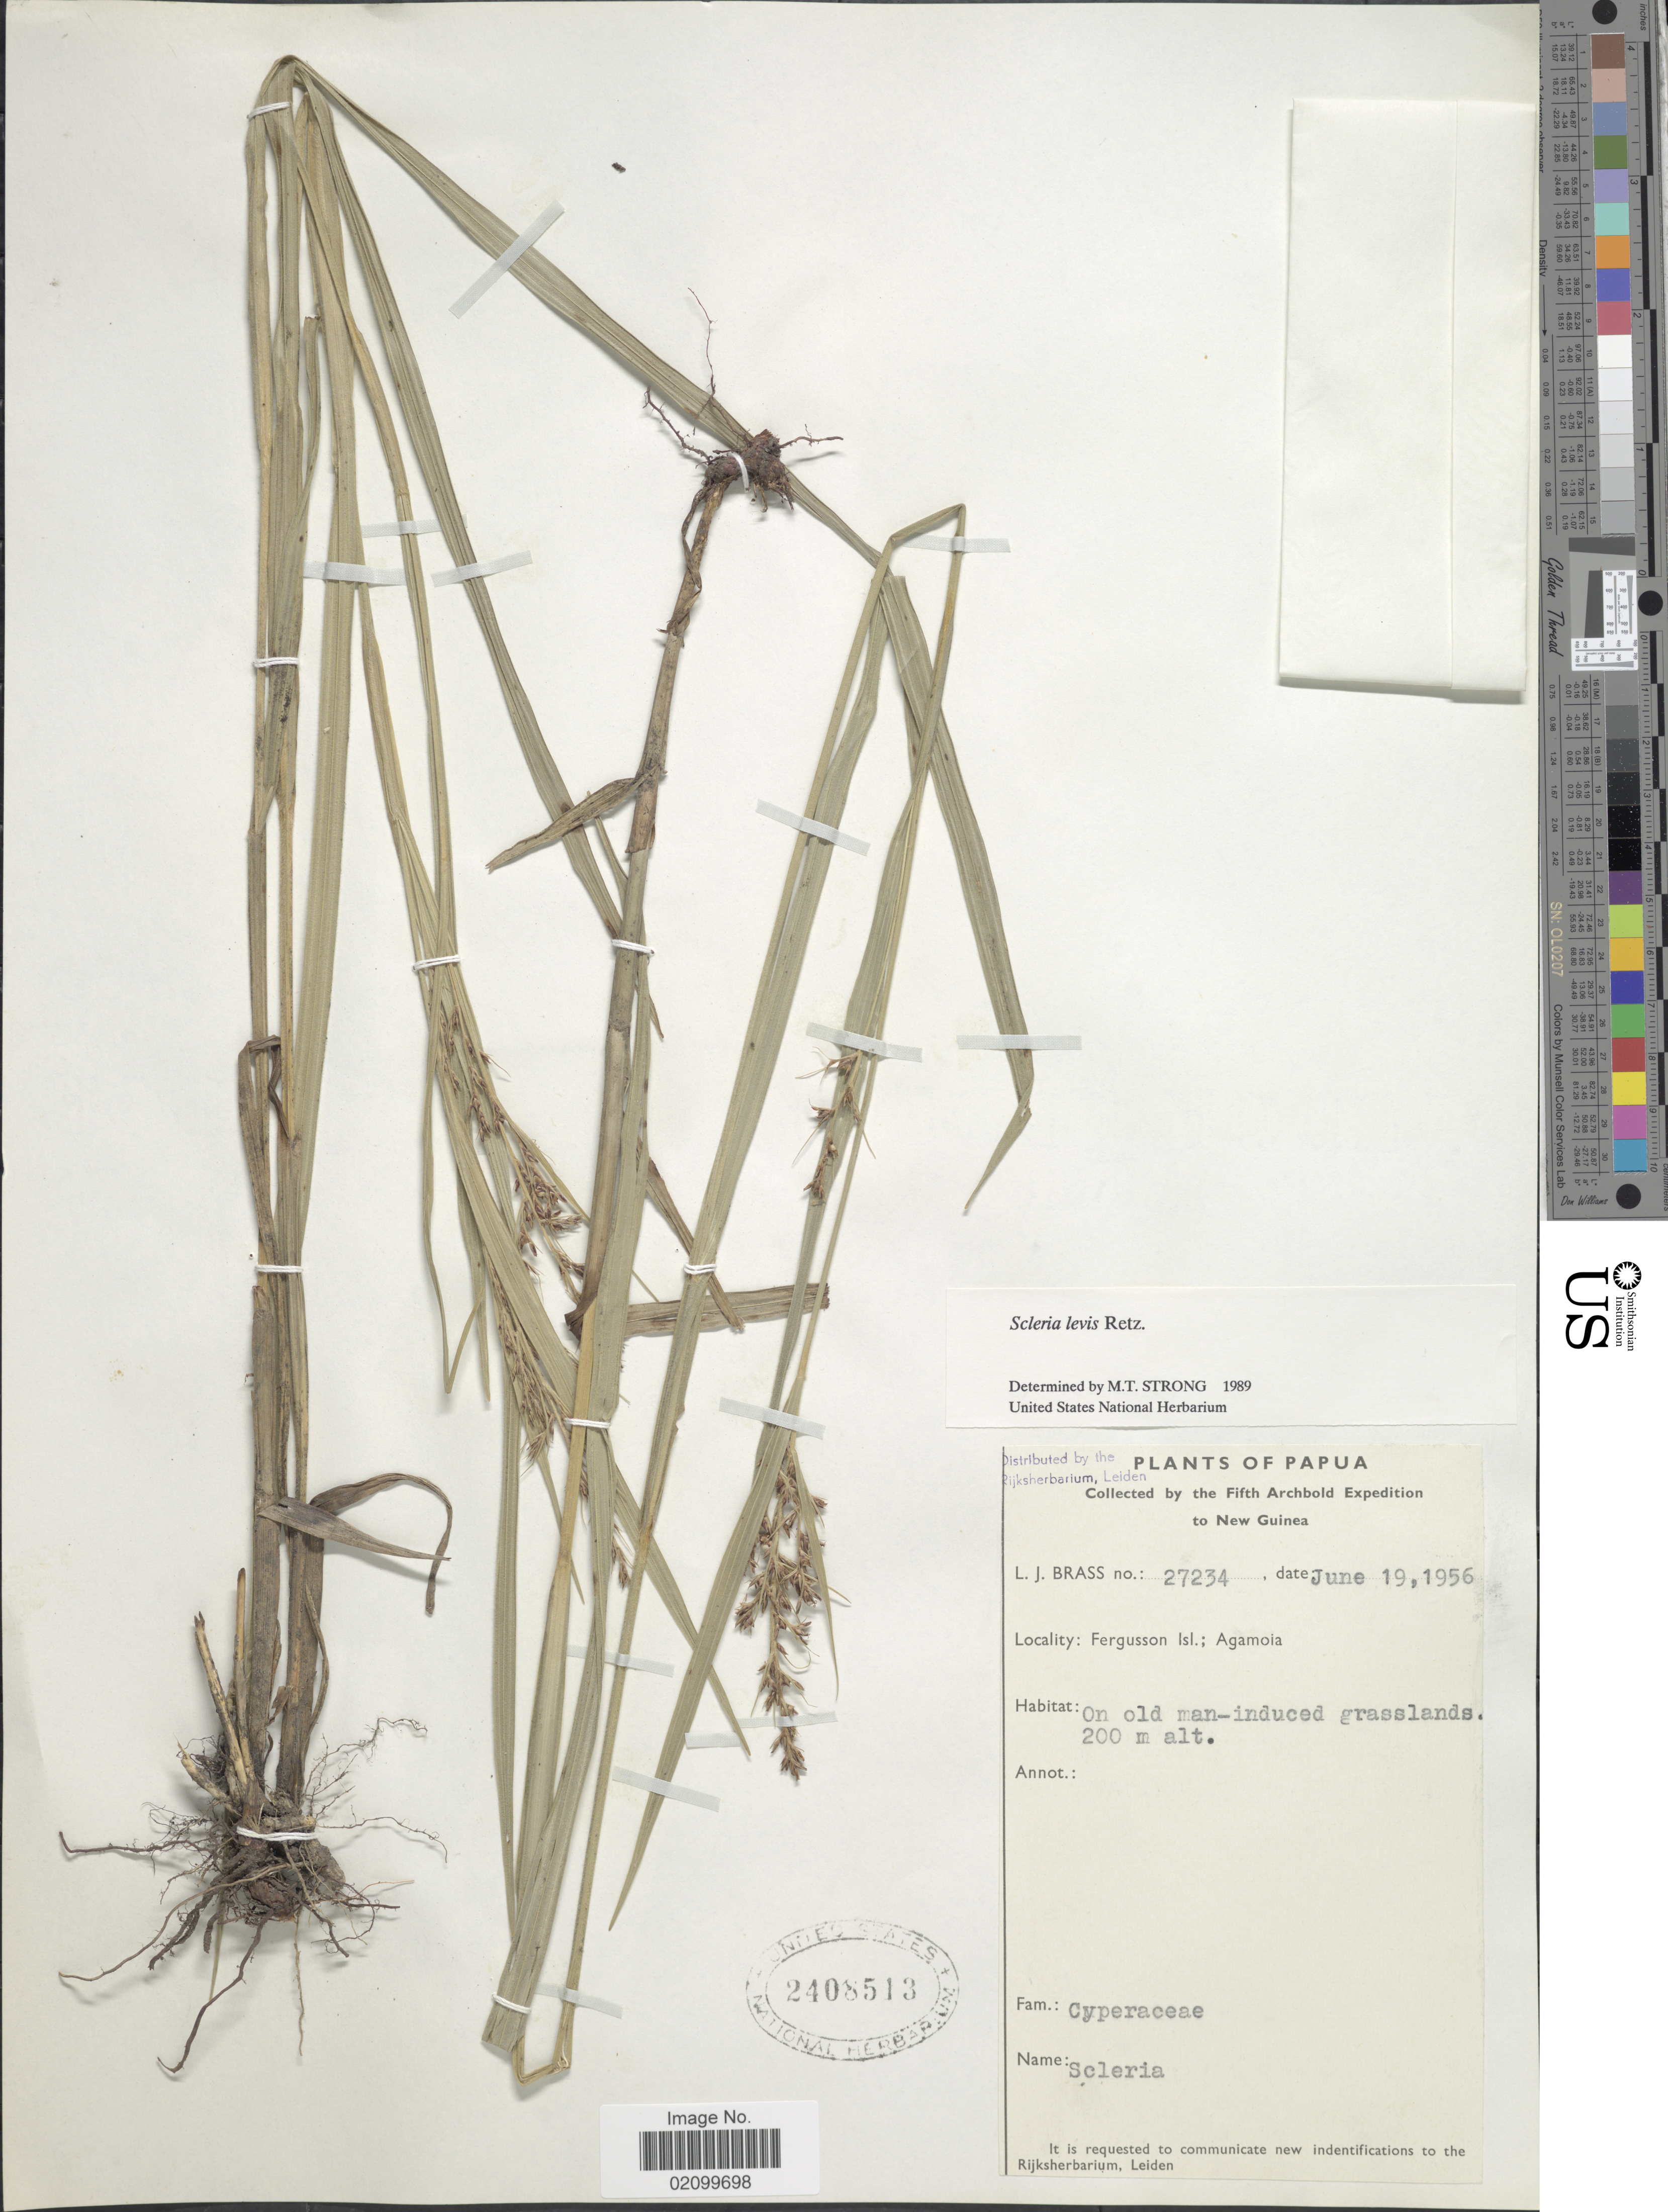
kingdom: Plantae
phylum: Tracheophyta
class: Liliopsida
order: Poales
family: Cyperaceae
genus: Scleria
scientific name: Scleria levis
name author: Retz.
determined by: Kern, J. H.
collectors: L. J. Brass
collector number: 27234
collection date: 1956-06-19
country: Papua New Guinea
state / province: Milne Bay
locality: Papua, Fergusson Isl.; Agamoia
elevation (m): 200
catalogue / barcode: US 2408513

========

STATED EXERCISE
Reproduce every line of the rows above verbatim, without the pictures.

TASK SOLUTION
kingdom: Plantae
phylum: Tracheophyta
class: Liliopsida
order: Poales
family: Cyperaceae
genus: Scleria
scientific name: Scleria levis
name author: Retz.
determined by: Kern, J. H.
collectors: L. J. Brass
collector number: 27234
collection date: 1956-06-19
country: Papua New Guinea
state / province: Milne Bay
locality: Papua, Fergusson Isl.; Agamoia
elevation (m): 200
catalogue / barcode: US 2408513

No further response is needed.